Quanto a isso, informa que houve aumento no número de vítimas em
metade dos oito estados que encaminharam seus respectivos
resultados: Amapá (100%), Acre (75%), Ceará (64,9%) e Rio Grande
do Norte (8,3%). O grupo em que se viu uma redução no índice é
composto por São Paulo (-10%), Pará (-7,7%) e Espírito
Santo (-6,7%).
Os
registros de ocorrência relacionados a violência sexual, que levam
em conta os crimes de estupro e estupro de vulnerável, tiveram
redução média de 28,2%, o que, pondera o FBSP, mais uma vez pode
estar relacionado à dificuldade das vítimas em registrar as ocorrências.

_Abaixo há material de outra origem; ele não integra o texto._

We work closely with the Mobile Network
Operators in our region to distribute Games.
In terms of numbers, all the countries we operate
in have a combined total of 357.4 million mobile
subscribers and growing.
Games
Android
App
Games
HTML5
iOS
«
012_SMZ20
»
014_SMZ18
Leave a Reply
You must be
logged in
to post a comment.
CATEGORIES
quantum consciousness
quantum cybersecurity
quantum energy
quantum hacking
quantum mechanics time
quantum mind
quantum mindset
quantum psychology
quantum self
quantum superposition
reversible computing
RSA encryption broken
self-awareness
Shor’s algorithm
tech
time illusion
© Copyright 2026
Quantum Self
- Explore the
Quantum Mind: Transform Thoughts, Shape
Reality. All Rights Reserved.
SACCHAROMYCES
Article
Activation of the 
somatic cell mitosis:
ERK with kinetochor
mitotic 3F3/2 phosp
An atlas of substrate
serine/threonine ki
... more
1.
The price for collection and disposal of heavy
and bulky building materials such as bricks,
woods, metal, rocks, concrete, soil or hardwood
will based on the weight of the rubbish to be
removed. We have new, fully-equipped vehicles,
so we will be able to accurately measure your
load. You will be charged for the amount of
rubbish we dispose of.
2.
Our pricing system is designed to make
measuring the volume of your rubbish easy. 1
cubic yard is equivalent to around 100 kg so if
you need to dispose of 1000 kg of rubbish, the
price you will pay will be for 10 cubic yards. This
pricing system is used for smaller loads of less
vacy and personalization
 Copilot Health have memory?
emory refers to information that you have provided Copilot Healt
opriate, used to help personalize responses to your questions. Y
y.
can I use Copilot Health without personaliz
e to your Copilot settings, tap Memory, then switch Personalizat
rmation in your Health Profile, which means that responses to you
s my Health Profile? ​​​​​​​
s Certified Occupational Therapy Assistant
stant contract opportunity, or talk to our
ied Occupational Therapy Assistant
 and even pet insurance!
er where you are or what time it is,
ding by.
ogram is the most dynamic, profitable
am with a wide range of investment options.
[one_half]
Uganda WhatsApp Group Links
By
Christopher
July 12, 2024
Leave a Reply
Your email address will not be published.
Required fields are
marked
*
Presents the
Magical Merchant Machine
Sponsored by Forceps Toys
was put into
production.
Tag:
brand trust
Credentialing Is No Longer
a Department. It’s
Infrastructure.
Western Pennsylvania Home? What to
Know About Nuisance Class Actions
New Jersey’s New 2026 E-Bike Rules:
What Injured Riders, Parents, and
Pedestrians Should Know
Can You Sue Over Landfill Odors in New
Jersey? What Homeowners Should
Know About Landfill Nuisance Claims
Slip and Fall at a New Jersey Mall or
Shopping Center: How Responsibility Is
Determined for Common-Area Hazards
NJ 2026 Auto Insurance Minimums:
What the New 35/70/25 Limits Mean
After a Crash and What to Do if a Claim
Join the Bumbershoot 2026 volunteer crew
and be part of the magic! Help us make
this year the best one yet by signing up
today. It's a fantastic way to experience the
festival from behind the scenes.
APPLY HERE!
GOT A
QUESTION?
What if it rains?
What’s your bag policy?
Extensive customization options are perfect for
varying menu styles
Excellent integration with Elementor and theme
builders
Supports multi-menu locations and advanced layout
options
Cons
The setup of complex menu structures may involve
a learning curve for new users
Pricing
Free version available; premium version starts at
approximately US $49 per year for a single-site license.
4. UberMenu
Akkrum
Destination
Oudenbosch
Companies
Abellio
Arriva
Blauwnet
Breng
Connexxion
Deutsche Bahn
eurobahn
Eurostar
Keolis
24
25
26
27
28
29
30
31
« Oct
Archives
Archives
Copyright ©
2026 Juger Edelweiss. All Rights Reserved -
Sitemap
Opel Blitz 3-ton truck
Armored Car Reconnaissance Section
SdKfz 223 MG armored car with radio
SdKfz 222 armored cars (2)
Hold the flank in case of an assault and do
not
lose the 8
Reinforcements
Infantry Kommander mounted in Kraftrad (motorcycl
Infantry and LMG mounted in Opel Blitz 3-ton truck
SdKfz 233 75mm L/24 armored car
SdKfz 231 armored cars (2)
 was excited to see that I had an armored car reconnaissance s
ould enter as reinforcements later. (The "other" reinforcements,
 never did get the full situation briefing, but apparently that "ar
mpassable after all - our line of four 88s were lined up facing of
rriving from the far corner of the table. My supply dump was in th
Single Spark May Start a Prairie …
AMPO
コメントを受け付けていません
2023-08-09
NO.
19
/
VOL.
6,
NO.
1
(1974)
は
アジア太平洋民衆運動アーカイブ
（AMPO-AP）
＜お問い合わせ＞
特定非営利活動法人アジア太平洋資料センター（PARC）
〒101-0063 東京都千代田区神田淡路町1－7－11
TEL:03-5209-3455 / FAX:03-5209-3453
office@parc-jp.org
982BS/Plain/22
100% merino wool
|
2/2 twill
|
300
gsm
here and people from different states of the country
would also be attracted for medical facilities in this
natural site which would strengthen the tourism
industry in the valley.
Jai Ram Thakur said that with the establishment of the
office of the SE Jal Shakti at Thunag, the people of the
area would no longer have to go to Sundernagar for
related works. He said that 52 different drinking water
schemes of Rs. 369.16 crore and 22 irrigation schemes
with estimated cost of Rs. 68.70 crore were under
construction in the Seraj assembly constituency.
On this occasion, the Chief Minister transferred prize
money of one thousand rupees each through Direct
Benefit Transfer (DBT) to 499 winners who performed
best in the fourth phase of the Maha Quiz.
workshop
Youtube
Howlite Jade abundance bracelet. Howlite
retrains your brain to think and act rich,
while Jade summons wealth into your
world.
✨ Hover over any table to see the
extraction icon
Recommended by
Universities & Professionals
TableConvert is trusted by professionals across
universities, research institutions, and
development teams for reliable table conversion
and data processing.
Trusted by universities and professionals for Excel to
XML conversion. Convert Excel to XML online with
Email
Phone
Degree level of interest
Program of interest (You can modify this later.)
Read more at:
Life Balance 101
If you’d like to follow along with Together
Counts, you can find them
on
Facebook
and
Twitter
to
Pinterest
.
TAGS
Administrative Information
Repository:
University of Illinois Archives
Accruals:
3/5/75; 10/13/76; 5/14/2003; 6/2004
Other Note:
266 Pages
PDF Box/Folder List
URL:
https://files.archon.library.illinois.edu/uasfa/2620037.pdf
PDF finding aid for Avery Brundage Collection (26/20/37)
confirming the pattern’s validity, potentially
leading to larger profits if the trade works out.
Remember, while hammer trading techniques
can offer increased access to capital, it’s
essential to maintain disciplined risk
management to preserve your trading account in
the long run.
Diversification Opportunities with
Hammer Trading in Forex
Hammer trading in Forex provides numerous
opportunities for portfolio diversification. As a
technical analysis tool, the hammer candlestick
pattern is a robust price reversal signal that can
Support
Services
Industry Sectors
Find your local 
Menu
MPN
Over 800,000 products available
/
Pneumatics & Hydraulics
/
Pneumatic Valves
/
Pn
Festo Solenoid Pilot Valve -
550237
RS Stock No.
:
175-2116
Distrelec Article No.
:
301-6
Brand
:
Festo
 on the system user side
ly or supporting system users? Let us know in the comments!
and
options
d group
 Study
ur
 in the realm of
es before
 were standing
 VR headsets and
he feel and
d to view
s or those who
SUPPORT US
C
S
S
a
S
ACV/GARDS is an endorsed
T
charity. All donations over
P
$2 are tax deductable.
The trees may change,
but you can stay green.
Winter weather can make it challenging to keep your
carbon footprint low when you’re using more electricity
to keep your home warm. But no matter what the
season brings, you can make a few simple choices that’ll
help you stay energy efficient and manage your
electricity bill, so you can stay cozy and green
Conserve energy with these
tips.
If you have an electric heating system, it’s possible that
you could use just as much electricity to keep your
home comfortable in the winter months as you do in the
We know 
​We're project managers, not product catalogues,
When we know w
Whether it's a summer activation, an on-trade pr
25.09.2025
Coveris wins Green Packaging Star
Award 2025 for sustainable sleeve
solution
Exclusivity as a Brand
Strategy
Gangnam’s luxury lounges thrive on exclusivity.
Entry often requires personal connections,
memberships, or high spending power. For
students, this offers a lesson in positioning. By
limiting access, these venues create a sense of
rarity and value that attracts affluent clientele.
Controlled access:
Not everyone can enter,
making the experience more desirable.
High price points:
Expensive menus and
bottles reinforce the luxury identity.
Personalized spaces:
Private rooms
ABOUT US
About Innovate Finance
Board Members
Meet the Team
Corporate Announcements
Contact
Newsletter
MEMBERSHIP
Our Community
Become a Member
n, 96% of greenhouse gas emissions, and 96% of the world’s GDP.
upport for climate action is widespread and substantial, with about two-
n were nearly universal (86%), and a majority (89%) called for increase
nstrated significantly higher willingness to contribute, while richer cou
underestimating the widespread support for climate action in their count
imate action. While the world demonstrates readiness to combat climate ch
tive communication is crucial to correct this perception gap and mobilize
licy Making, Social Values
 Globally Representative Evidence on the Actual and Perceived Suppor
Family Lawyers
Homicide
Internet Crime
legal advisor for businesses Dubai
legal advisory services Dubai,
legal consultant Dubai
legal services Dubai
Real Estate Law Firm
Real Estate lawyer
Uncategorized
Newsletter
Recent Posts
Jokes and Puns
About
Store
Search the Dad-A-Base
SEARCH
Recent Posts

"Os casos de violência sexual, pela gravidade e exigência de
exame imediato de corpo de delito exigem necessariamente a presença
da vítima na delegacia, sendo essa a hipótese para explicar a redução
tão abrupta deste crime", diz a entidade.
O
relatório acrescenta que o único estado que puxou essa taxa para
cima foi o Rio Grande do Norte. Lá, o acréscimo na quantidade de
casos reportados foi de 118%, que o FBSP associa à ampliação na
cobertura da informação, com a implantação do Sistema Nacional
de Informações de Segurança Pública (Sinesp).
Sobre
as medidas protetivas de urgência o FBSP fornece informações que
abrangem quatro estados, todos com retração. O Acre fica no topo
da lista (-31,2%), seguido por Rio de Janeiro (-28,7%), Pará
(-8,2%) e São Paulo (-3,7%).
As
medidas protetivas foram consolidadas como um direito das vítimas a
partir da Lei
Maria da Penha (Lei nº 11.340), em vigor desde 2006, e
podem ser concedidas por um juiz mesmo que não tenha sido
instaurado inquérito policial ou processo cível.
Como
denunciar
Com
a pandemia, as mulheres vítimas de violência acabam tendo sua rede
de apoio comprometida, em virtude das medidas de quarentena, além
de ter de conviver com o agressor. Muitas delas também não sabem
para onde correr, quando decidem romper o ciclo
de violência, que geralmente abrange aumento da tensão entre vítima
e agressor, a consumação da violência e demonstrações de
arrependimento e perdão por parte do agressor.
A
violência, conforme elucida o Instituto
Maria da Penha, não necessariamente é física, podendo ser
também de natureza psicológica, moral, patrimonial e sexual. Para
facilitar o acesso das vítimas a locais aos quais podem recorrer, a Agência
Brasil publicou um guia detalhando
o papel de cada um e como podem conseguir atendimento.